Social Security Matters: Ask Rusty – I’m approaching 65 – should I Claim Social Security?

Published 8:03 am Thursday, June 8, 2023

Getting your Trinity Audio player ready...

By AMAC Certified Social Security Advisor Russell Gloor, Association of Mature American Citizens

Dear Rusty: I am fast approaching 65 (in August) and plan to continue working full time. I would like to know the implications of that, and about drawing Social Security. Same question for my husband who is past his full retirement age (he will be 67 this year) and he continues to work full time. Signed: Still Working

Dear Still Working: Married couples should always coordinate their retirement strategy, and you’re very smart to do so. Born in 1958, your full retirement age (FRA) for Social Security purposes is 66 years and 8 months. Your FRA is the point at which your earnings from work no longer affect your Social Security benefits, but if you claim at age 65 and continue to work full time, you will be limited to how much you can earn before they take away some (or perhaps all) of your benefits. Here’s what will happen if you claim Social Security (SS) to start in August when you are 65:

  • Your Social Security retirement benefit will be permanently reduced by 11% (you’ll get 89% of your FRA entitlement). Your monthly amount will only change thereafter due to cost of living adjustments (COLA).
  • If you start your benefits in August you will be subject to an earnings limit – either a monthly limit of $1,770 for the remaining months of the year or the 2023 annual limit of $21,240. If the monthly limit is exceeded you aren’t entitled to benefits for that month, or if the annual limit is exceeded they will take back benefits equal to $1 for every $2 over the annual limit. Social Security will use whichever method yields the smallest penalty.
  • Beginning in 2024, you will be subject only to Social Security’s annual earnings limit, which will be something more than the 2023 annual limit of $21,240. If you exceed the 2024 (or 2025) annual limit, Social Security will take away $1 in benefits for every $2 you are over the limit (half of what you exceed the limit by). The annual limit will be in effect until you reach your full retirement age of 66 years and 8 months in April 2026.
Get the latest headlines sent to you

Since your husband has already reached his FRA, working full time will not negatively affect his monthly Social Security benefits if he chooses to claim his Social Security benefits now. However, if he hasn’t yet claimed your husband is already earning delayed retirement credits (DRCs) which will increase his benefit when he later claims. DRCs are earned monthly (.667% per month; 8% per year) and can be earned up to age 70 when maximum Social Security benefit is attained. For your husband, his age 70 benefit would be 29% more than he was entitled to at his FRA. Whether it is wise to wait longer to claim depends on life expectancy, but break even age is about 83 for those who wait until 70 to claim (vs. claiming at FRA). FYI, average life expectancy for a man your husband’s current age is about 84; for you about 87.
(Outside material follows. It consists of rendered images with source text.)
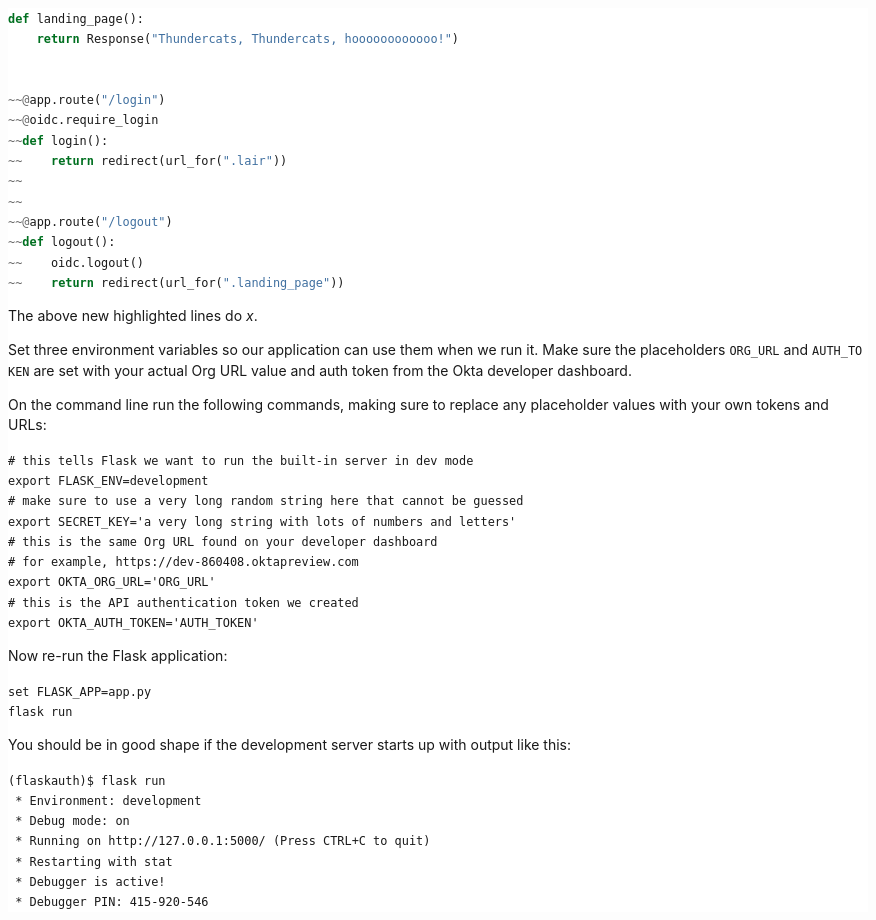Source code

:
 ```python
def landing_page():
    return Response("Thundercats, Thundercats, hoooooooooooo!")


~~@app.route("/login")
~~@oidc.require_login
~~def login():
~~    return redirect(url_for(".lair"))
~~
~~
~~@app.route("/logout")
~~def logout():
~~    oidc.logout()
~~    return redirect(url_for(".landing_page"))
```

The above new highlighted lines do *x*.

Set three environment variables so our application can use them when we
run it. Make sure the placeholders `ORG_URL` and `AUTH_TOKEN` are set with 
your actual Org URL value and auth token from the Okta developer dashboard.

On the command line run the following commands, making sure to replace
any placeholder values with your own tokens and URLs:

```
# this tells Flask we want to run the built-in server in dev mode
export FLASK_ENV=development
# make sure to use a very long random string here that cannot be guessed
export SECRET_KEY='a very long string with lots of numbers and letters'
# this is the same Org URL found on your developer dashboard
# for example, https://dev-860408.oktapreview.com
export OKTA_ORG_URL='ORG_URL'
# this is the API authentication token we created
export OKTA_AUTH_TOKEN='AUTH_TOKEN'
```

Now re-run the Flask application:

```
set FLASK_APP=app.py
flask run
```

You should be in good shape if the development server starts up with output
like this:

```
(flaskauth)$ flask run
 * Environment: development
 * Debug mode: on
 * Running on http://127.0.0.1:5000/ (Press CTRL+C to quit)
 * Restarting with stat
 * Debugger is active!
 * Debugger PIN: 415-920-546
```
Since you are both still working full time, be aware that – depending on your combined income from all sources – your Social Security benefits will become part of your taxable income. As a married couple both working full time, your combined income will likely be over the $44,000 threshold after which income tax will be levied on up to 85% of your Social Security benefits received during the tax year (using your normal IRS tax rate). I suggest you consider the income tax implications of claiming Social Security while you are still working full time.

You did not ask about Medicare, but if you (and your husband) now have “creditable” healthcare coverage from your employer (“creditable” is a group plan with at least 20 participants) you can defer enrolling in Medicare Part B until your employer healthcare coverage ends, thus avoiding the Medicare Part B premium while you are working.